Gerhard RICHTER
1932
Biography
One of the most significant painters working today, Gerhard Richter was born in Dresden in the former East Germany and studied at the Hochschule für Bildende Künste there between 1952 and 1956. Much of his early independent commissions took the form of mural paintings for public buildings in Dresden. He moved to West Germany in 1961, settling in Düsseldorf and studying at the Staatliche Kunstakademie there. From 1963 he began inventorying his oeuvre in a self-organized catalogue raisonné, starting with a painting that he had completed the previous year and thereby choosing to ignore the work he had done in East Germany. In 1962 Richter produced his first photo paintings and began participating in group or joint exhibitions, alongside artists such as Konrad Lueg (later Fischer), Sigmar Polke and Blinky Palermo. He had his first solo shows in 1964. Two years later he began painting his first Colour Chart paintings, soon followed by monochrome paintings of corrugated iron and tubes, townscapes, clouds, mountains, shadows and grey compositions, as well as constructions made of glass. Throughout his career, Richter has painted purely abstract works alongside paintings of representational subjects, often based on photographs. He also worked as a draughtsman and printmaker. In 1970 he began exhibiting his work with Konrad Fischer, now an art dealer, and the following year a retrospective exhibition of his oeuvre up to that point was mounted at the Kunsthalle in Düsseldorf. Another large exhibition of his work was shown in the German pavilion at the 36th Venice Biennale in 1972, and in 1973 the artist received a commission to decorate the BMW corporate headquarters in Munich with three monumental paintings, in preparation for which he moved into a more spacious studio that allowed him to work on a much larger scale.

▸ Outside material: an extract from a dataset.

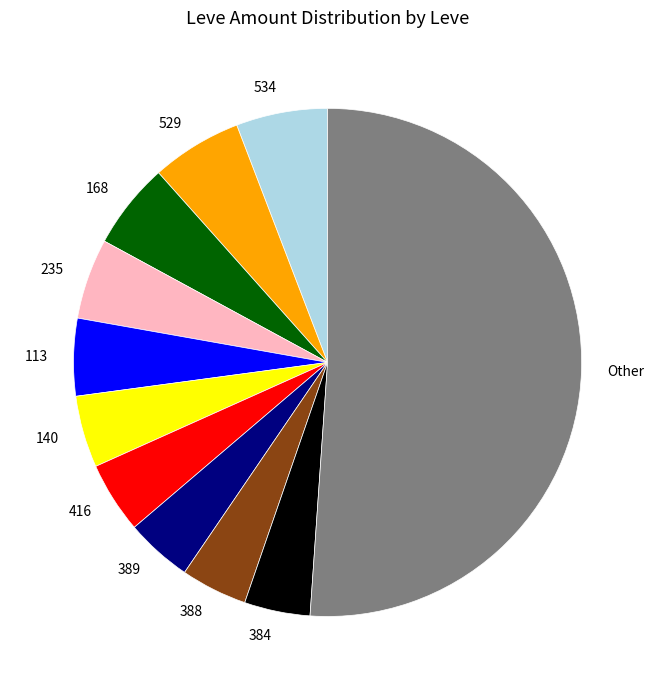

What is the ratio of the value at 140 to the value at 389?

1.1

By the second half of the 1970s Richter’s reputation had spread beyond Germany, with numerous gallery and museum exhibitions in New York, Brussels, Amsterdam, Paris and London. The artist’s status continued to grow throughout the succeeding decade; in 1980 he produced his initial colourful abstract squeegee paintings and early in 1981 the first Mirrors (which were exhibited in a joint museum show with Georg Baselitz in Düsseldorf the same year), while in 1982 he began a series of Candle paintings. The following year he moved from Düsseldorf to Cologne. Further gallery exhibitions were held in Germany, Austria, Switzerland and England, as well as America and Canada, where a major travelling retrospective was mounted in 1988. Towards the end of the decade he began working on a cycle of canvases entitled October 18, 1977, based on press photographs of the German Baader-Meinhof urban terrorist group. The 1990s found Richter at the peak of his international success and firmly established as one of the most significant contemporary artists in Europe. He won numerous prizes and his works were acquired by major modern art museums throughout the globe. In 2002 Richter received a commission to design a monumental stained glass window for the south transept of the Cathedral of Cologne, which was eventually installed and dedicated in 2007. Between 2002 and 2003 a major retrospective entitled Forty Years of Painting, including nearly two hundred works, was shown at museums in New York, Chicago, San Francisco and Washington D.C., while in 2005 the Gerhard Richter Archive was established at the Staatliche Kunstsammlungen in Dresden.